Rare Rides: The 1986 Pontiac Grand Prix 2+2, Not Actually Named Aerocoupe
Rare Rides previously examined a rare Grand Prix. It was from a Pepsi contest and separated from the coupe you see here by only three years. Today we consider the end of an era for Grand Prix, with the very special 2+2.
Pontiac’s full-size V8 Grand Prix coupe debuted for the 1962 model year as replacement for the Ventura. The Grand Prix was more about performance than Ventura, as that name transitioned to become a luxurious trim of the Catalina. By the second-generation Grand Prix, the model shrunk into a midsize offering, but kept the sportiness Pontiac customers desired.
The successful formula remained the same through the third generation cars, but downsizing occurred for the debut of the fourth-gen model in 1978. The boxier and more contemporary looking fourth Grand Prix was a foot shorter than its predecessor, and lost 600 pounds of heft. Another sign of the times (and fuel economy regulation), Grand Prix customers had to pay extra for a V8 engine. Standard from 1978 onward was V6 power sourced from Buick, in 3.8- or 4.1-liter varieties.
V8 options started at 4.3 liters with a Pontiac-developed unit, and ranged to 5.0-liters in the 305 Chevrolet V8. There was also a 5.7-liter diesel option should a customer want to pair an awful diesel experience with their downsized coupe.
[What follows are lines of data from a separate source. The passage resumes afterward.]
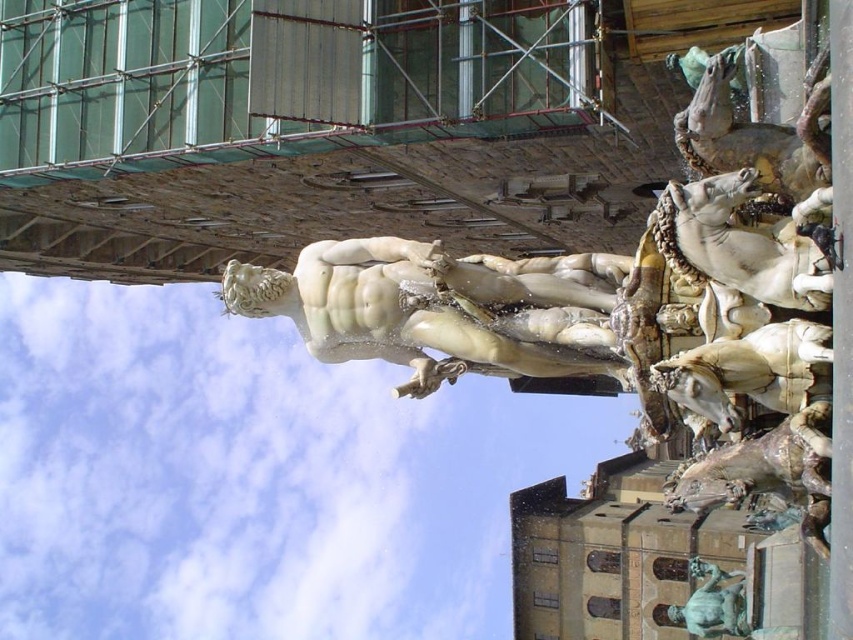
Can you confirm if white marble statue at center is shorter than bronze statue at lower right?

Indeed, white marble statue at center has a lesser height compared to bronze statue at lower right.

Between white marble statue at center and bronze statue at lower right, which one is positioned lower?

Positioned lower is bronze statue at lower right.

Who is more forward, (467, 340) or (705, 612)?

Point (467, 340) is in front.

Where is `white marble statue at center`? white marble statue at center is located at coordinates (410, 308).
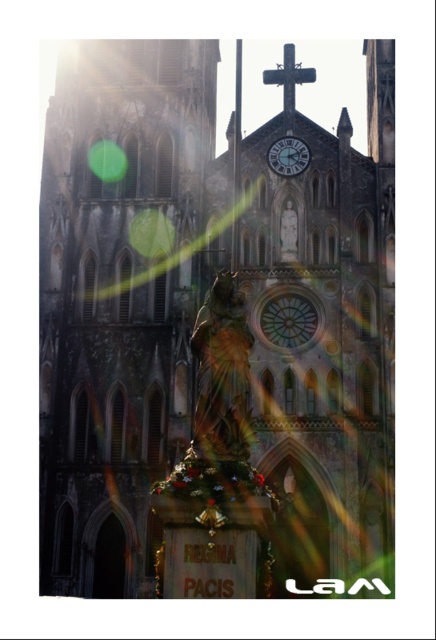
Question: Is the position of gold polished statue at center less distant than that of dark gray metallic cross at upper center?

Choices:
 (A) no
 (B) yes

Answer: (B)

Question: Does gold polished statue at center appear under matte black clock at center?

Choices:
 (A) no
 (B) yes

Answer: (B)

Question: Among these objects, which one is farthest from the camera?

Choices:
 (A) matte black clock at center
 (B) stone church at center
 (C) dark gray metallic cross at upper center
 (D) gold polished statue at center

Answer: (C)

Question: Can you confirm if dark gray metallic cross at upper center is thinner than matte black clock at center?

Choices:
 (A) yes
 (B) no

Answer: (B)

Question: Which point is farther to the camera?

Choices:
 (A) (228, 422)
 (B) (280, 166)
 (C) (64, 324)
 (D) (286, 106)

Answer: (D)

Question: Based on their relative distances, which object is farther from the gold polished statue at center?

Choices:
 (A) matte black clock at center
 (B) stone church at center
 (C) dark gray metallic cross at upper center

Answer: (C)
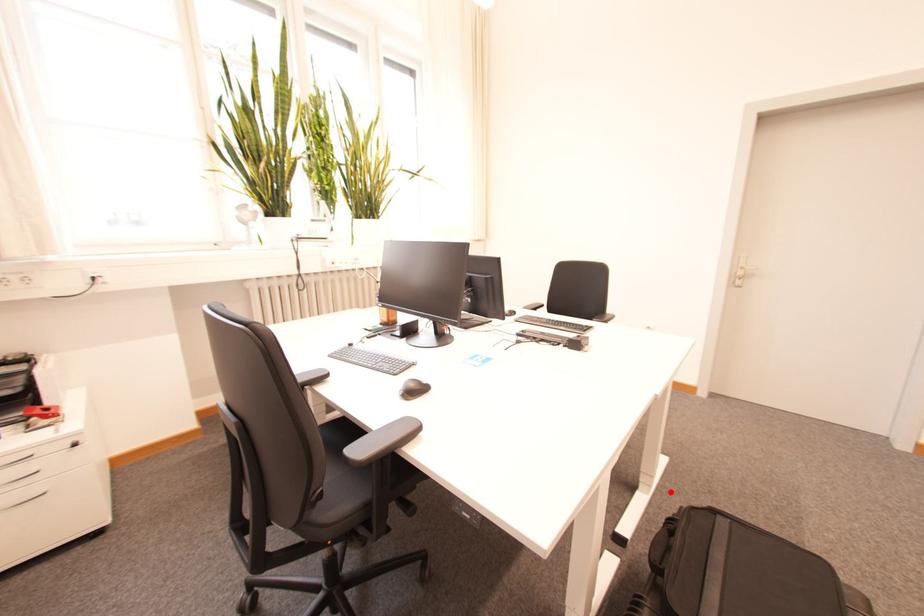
The vast majority of Grand Prix in this generation gained momentum by the grace of a three-speed automatic. More on that caveat later.
As its sales success continued, evolutionary trim changes appeared. Originally designated as an A-body car, GM created a new front-drive A-body line for 1982, and the rear-drive A-body cars were called G-body instead. And in 1986, there was a bit of a shakeup.
The tail lamps changed in design, featuring three different sections! And less impressively, there was a new body style on offer: the 2+2. This new greenhouse-inspired coupe was paired with the similar Monte Carlo SS 2+2 for a single model year. A homologation effort, General Motors needed to make some production cars in order to use its new aerodynamic two-door body in NASCAR.
Notable changes over standard Grand Prix included the large, fixed rear glass arrangement and shortened trunk lid (made of fiberglass), along with an integrated ducktail spoiler. At the front, a pointy aerodynamic nose replaced the boxy standard front clip. All examples came painted in the same two-tone grey scheme, with 2+2 signage here and there. Other standard 2+2 features included 5.0-liter V8 power, plus a transmission upgrade in the form of a four-speed 200-4R. All used the same Rally II wheels.
It should be noted that the “Aerocoupe” name was an affectation by the public, as the official name of the car was Grand Prix 2+2. Given its special limited-production nature, dealers added a considerable 20 percent markup to the cars. In total, 1,118 were made, and all of them went to Southeastern region Pontiac dealers. The Grand Prix remained unchanged for its final model year in 1987, as the rear-drive coupe headed into the sunset. Its replacement in ’88 was much more with the times: front-drive, powered only by V6 engines, and available with four doors.
Today’s Rare Ride has just under 29,000 miles, and in its pristine condition asks $18,900.